In one of your recent post you stated that you had installed real duel exhaust. I am curious how did you do this legality ? In my state we have a regular inspection we pay $7.00 for and receive a clearance certificate for a clean bill of no defects which we have to have before getting the new years license. On of the items checked is the exhaust. Now according to the federal law that exhaust can not be changed from the engine to the cat. It would be obvious with my truck on its lift to spot a true duel exhaust even with two cat's installed., and any where I would take it they would be forced to give me a reject notice. No new license.
In my younger car building days (before the gov. mandates on cleaner air requirements) it was a standard cost for us to relieve the back pressure of the engine with installing duel exhaust. I know the theory & true benefit. So how did you in your '03 1/2 ton'r get by with it, using the loop hole you found maybe I can use it also.
You don't remove the catalytic converters that's against the law. You just remove the Y pipe so that you have a seperate pipe going all the way back to each of the converters. What they sell on the internet that they call "cat backs" are not really cat backs they just install two pipes from the Y pipe forward with those kits. Meaning that they leave the bottle neck in the system by having two pipes going into one pipe and then back out with two pipes which just defeats the purpose. Hope that helps. At least that's the way the piping is on a Silverado not sure how it is on other models.
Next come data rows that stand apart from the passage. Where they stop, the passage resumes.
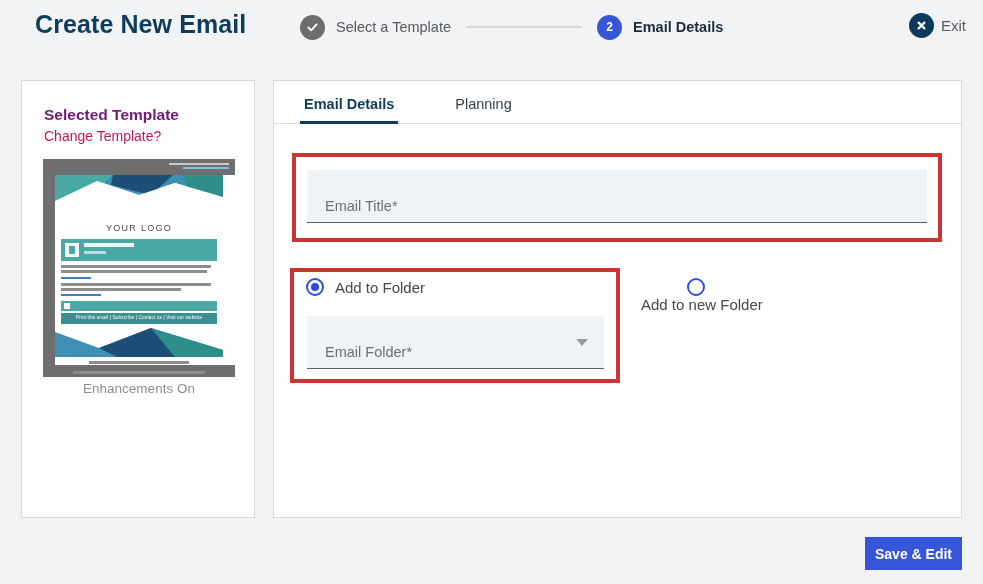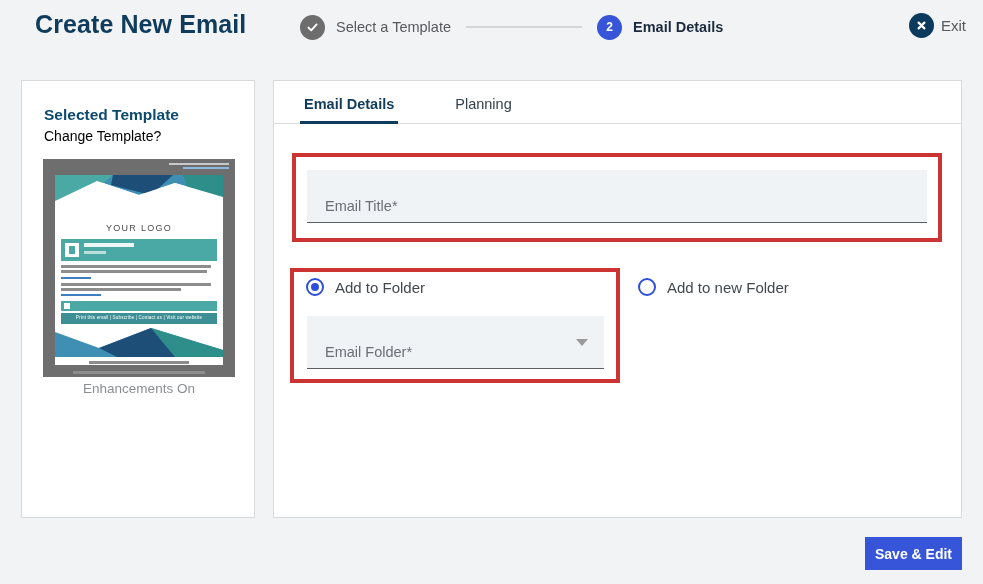--- a/index.html
+++ b/index.html
@@ -113,7 +113,7 @@
     left: 22px; top: 25px;
     font-size: 15.5px;
     font-weight: bold;
-    color: #0c4a6e;
+    color: #701a75;
   }
   .change-template {
     position: absolute;

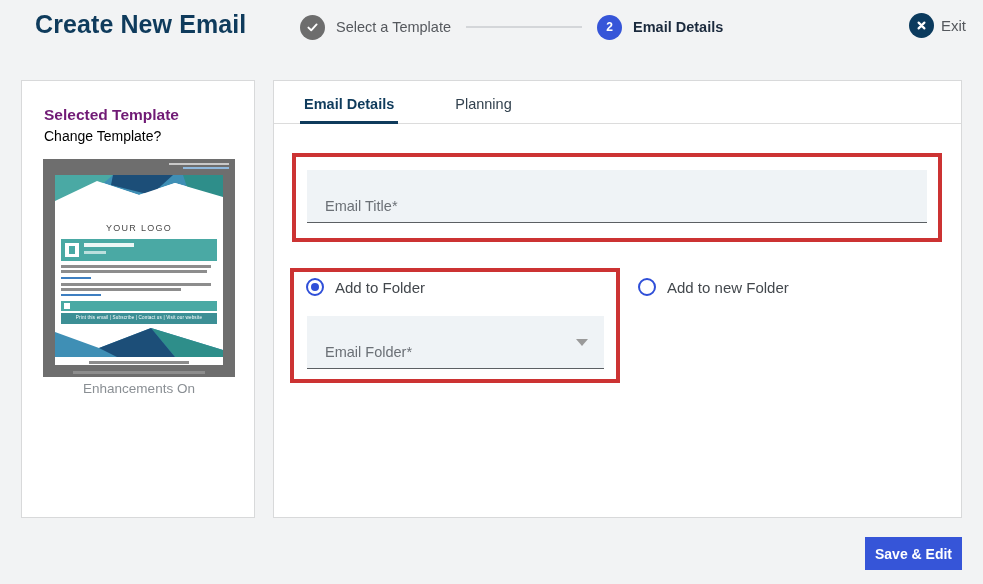--- a/index.html
+++ b/index.html
@@ -119,7 +119,7 @@
     position: absolute;
     left: 22px; top: 47px;
     font-size: 14px;
-    color: #000000;
+    color: #be185d;
     cursor: pointer;
   }
 

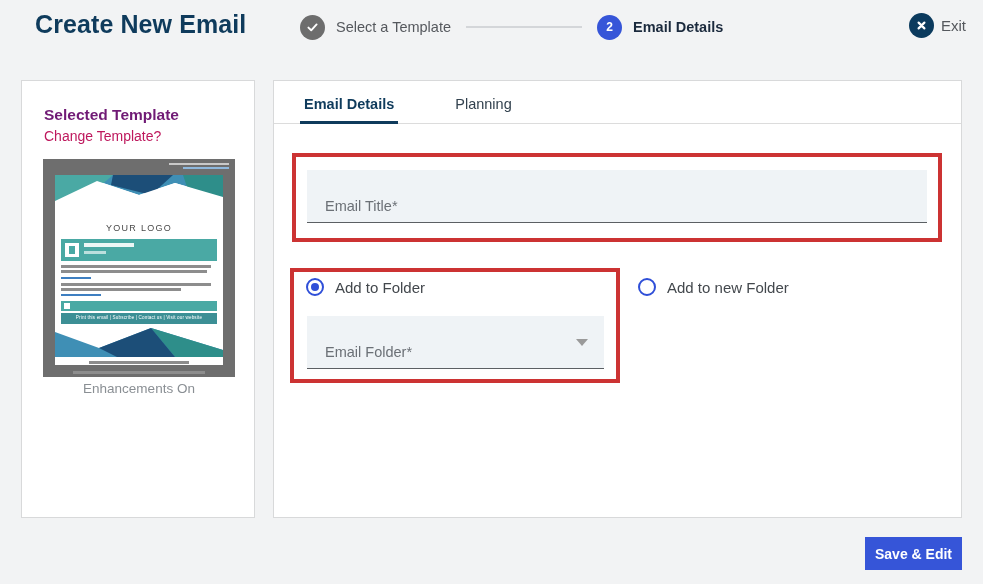--- a/index.html
+++ b/index.html
@@ -143,6 +143,7 @@
     left: 12px; top: 16px;
     width: 168px; height: 190px;
     background: #ffffff;
+    padding-left: 16px;
   }
   .wave-top { position: absolute; left: 0; top: 0; width: 168px; height: 42px; }
   .logo-text {

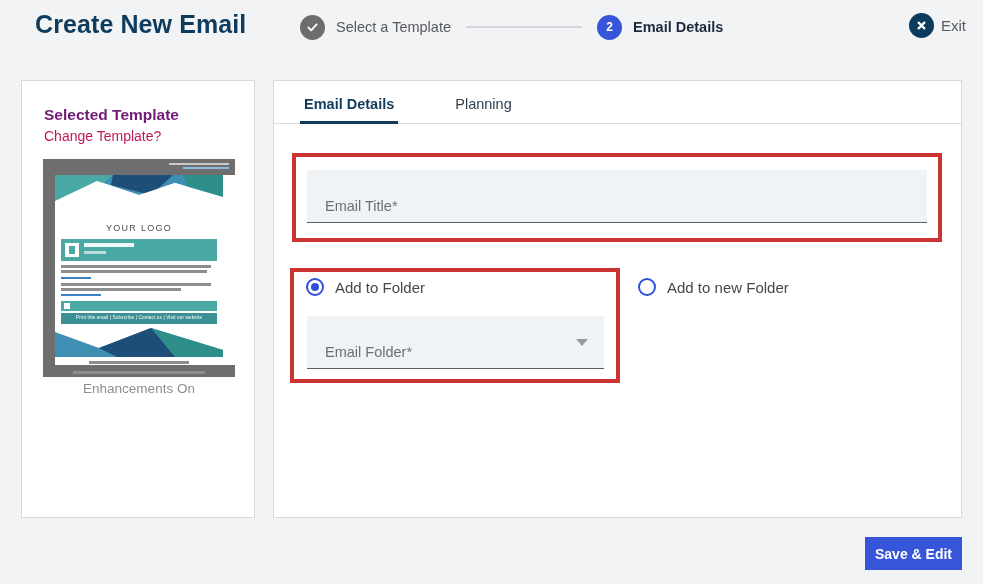--- a/index.html
+++ b/index.html
@@ -311,7 +311,7 @@
     align-items: center;
   }
   .radio-row.one { left: 32px; }
-  .radio-row.two { left: 364px; }
+  .radio-row.two { left: 356px; flex-direction: column; }
   .radio {
     width: 18px; height: 18px;
     border-radius: 50%;

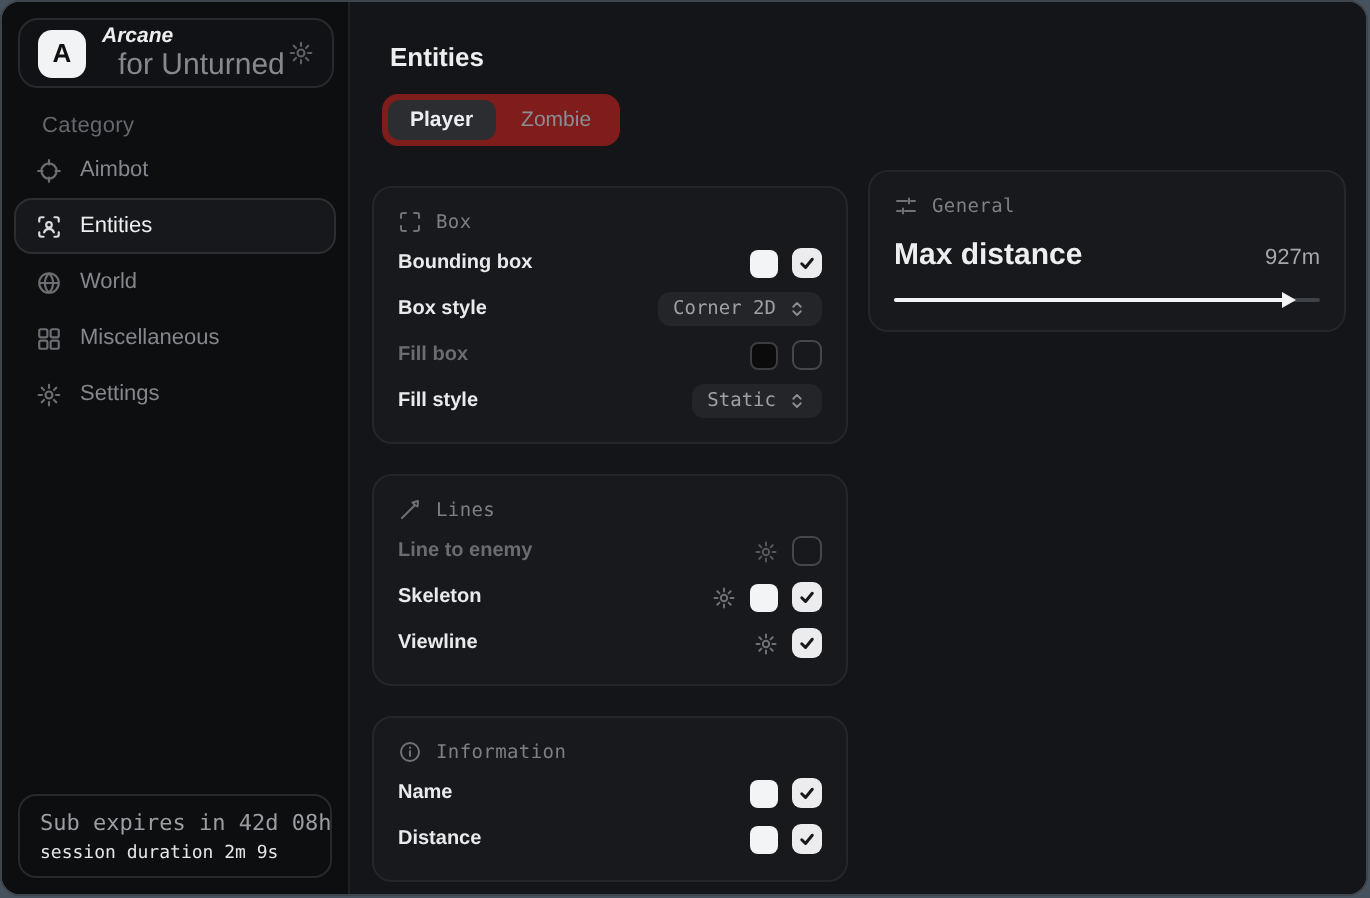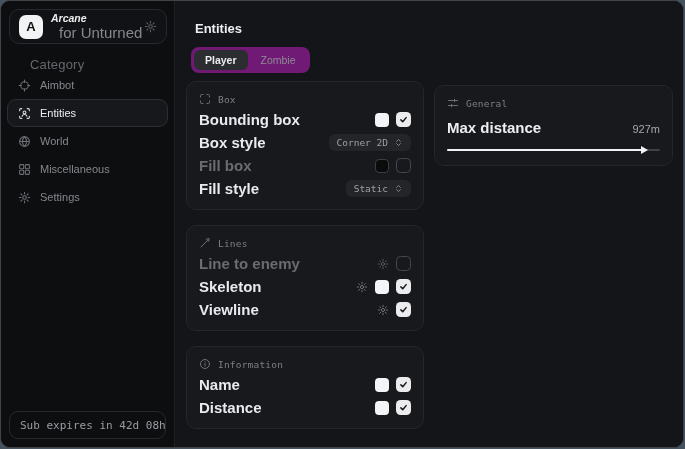--- a/index.html
+++ b/index.html
@@ -38,8 +38,8 @@
   .brand-tagline { font-size:15px; color:#85888d;margin-left:8px; }
   .brand-gear { margin-left:auto; color:#5c5f64; display:flex; cursor:pointer; }
   .category-label {
-    position:absolute; left:29px; top:56px;
-    font-size:13px; color:#64676c; letter-spacing:.2px;
+    position:absolute; left:20px; top:56px;
+    font-size:11px; color:#64676c; letter-spacing:.2px;
   }
   .nav { position:absolute; left:6px; right:6px; top:70px; }
   .nav-item {

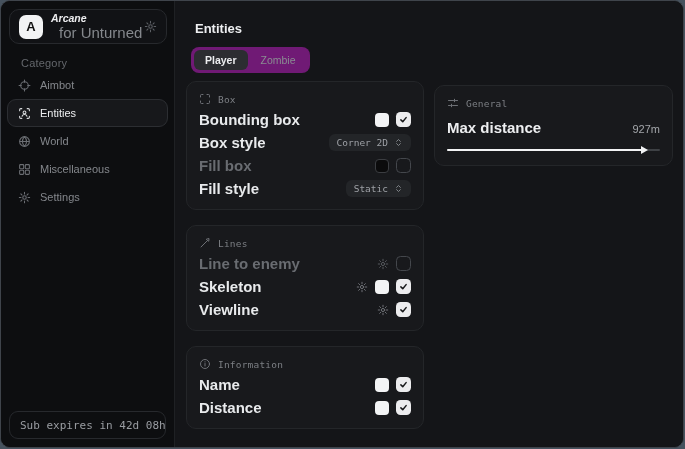--- a/index.html
+++ b/index.html
@@ -65,7 +65,7 @@
   .page-title { position:absolute; left:20px; top:20px; font-size:13px; font-weight:bold; color:#edeef0; }
   .tabs {
     position:absolute; left:16px; top:46px;
-    display:inline-flex; background:#701a75; border-radius:8px; padding:3px; gap:2px;
+    display:inline-flex; background:#7f1d1d; border-radius:8px; padding:3px; gap:2px;
   }
   .tab {
     padding:4px 11px; border-radius:6px; font-size:10.5px; color:#8a8d92; cursor:pointer;

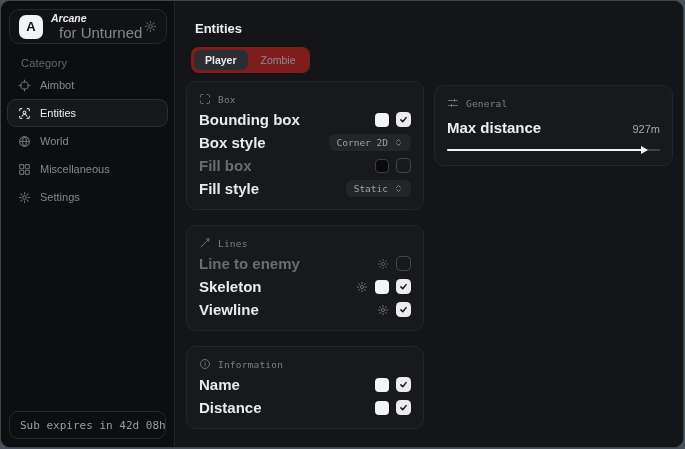--- a/index.html
+++ b/index.html
@@ -71,7 +71,7 @@
     padding:4px 11px; border-radius:6px; font-size:10.5px; color:#8a8d92; cursor:pointer;
   }
   .tab.active { background:#2c2d31; color:#edeef0; font-weight:600; }
-  .col-left { position:absolute; left:11px; top:80px; width:238px; display:flex; flex-direction:column; gap:15px; }
+  .col-left { position:absolute; left:11px; top:92px; width:238px; display:flex; flex-direction:column; gap:15px; }
   .col-right { position:absolute; left:259px; top:84px; width:239px; }
   .card {
     background:#18191c; border:1px solid #242629; border-radius:10px;

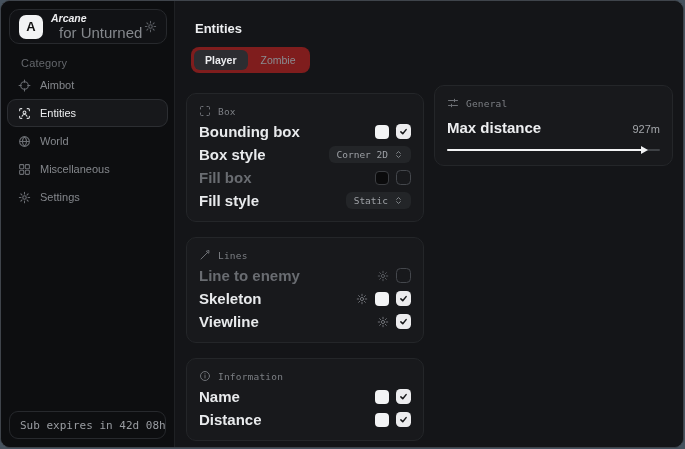--- a/index.html
+++ b/index.html
@@ -86,7 +86,7 @@
   .row {
     display:flex; align-items:center; height:23px;
   }
-  .row-label { font-size:15px; font-weight:600; color:#e8eaec; }
+  .row-label { font-size:10px; font-weight:600; color:#e8eaec; }
   .row.disabled .row-label { color:#696c71; }
   .controls { margin-left:auto; display:flex; align-items:center; gap:7px; }
   .swatch { width:14px; height:14px; border-radius:4px; cursor:pointer; }

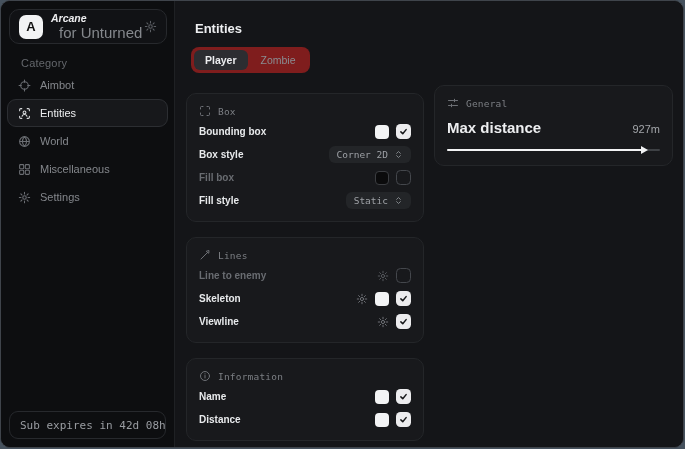--- a/index.html
+++ b/index.html
@@ -201,6 +201,7 @@
 
     <div class="sub-card">
       <div class="sub-line1">Sub expires in 42d 08h</div>
+      <div class="sub-line2">session duration 2m 9s</div>
     </div>
   </div>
No way of getting around having what amounts to a brick in the system with the catalytic converters but they've come a long way with those things today they flow much better than they used to. They make cars today that would blow the doors off of the old muscle cars that are as quiet as my Grandpa's '59 Buick used to be.
2010 Rockwood Signature Ultra Lite 8315BSS
2003 Chevy Silverado 1/2 Ton Extended Cab
Well we had a different definition of a "True duel Exhaust". Did not think my version was legal in all 50. Mine is a single running from the V-8's both sides of the engine's exhaust manifold back bellow the bumper. Straight as possible and when not with a mandrel bend. In those days there was a term called "Lakers" where as there was a Y right as the pipe straighten out from the exhaust manifold. Then on one leg of this Y was a chromed pipe that ran out& turned just below the doors with a bolt on pug at the end. When racing you would un-screw the plugs for a "blank" close flow free exhaust.
When they ran a Factory street version with a 426 Hemi with 433.6 HP and a 472 lb. ft. of torque, which we disagree again on "Blowing the doors off". in all kinds of ways of timing. Do some checking on that , and that was with full steel frames & bodies & again the True Duel Exhaust..
Those lakers were also known as drag pipes where I was raised. Not only for drag racing but also because they'd drag on just about any high spot in the road.
Yeah I know what you're talking about having straight pipes with no restriction being true duals like the ones I had on my '64 Mercury Comet Cyclone back in the mid 60's. But in this case I was referring to what the companies are calling cat backs that are not actually going back to the catalytic converters.
I miss the days of the old muscle cars. I ordered a new '73 454 SD Trans Am that was considered the last of the muscle cars that I wish I still had. I also had a '73 454 Corvette convertible that was pretty much a boat anchor until I rebuilt the engine and bought the engine up to the LS6 specs that was a really great running car. Oh to be young again. I spent a fortune on those things but it sure was fun to go cruising on the weekends.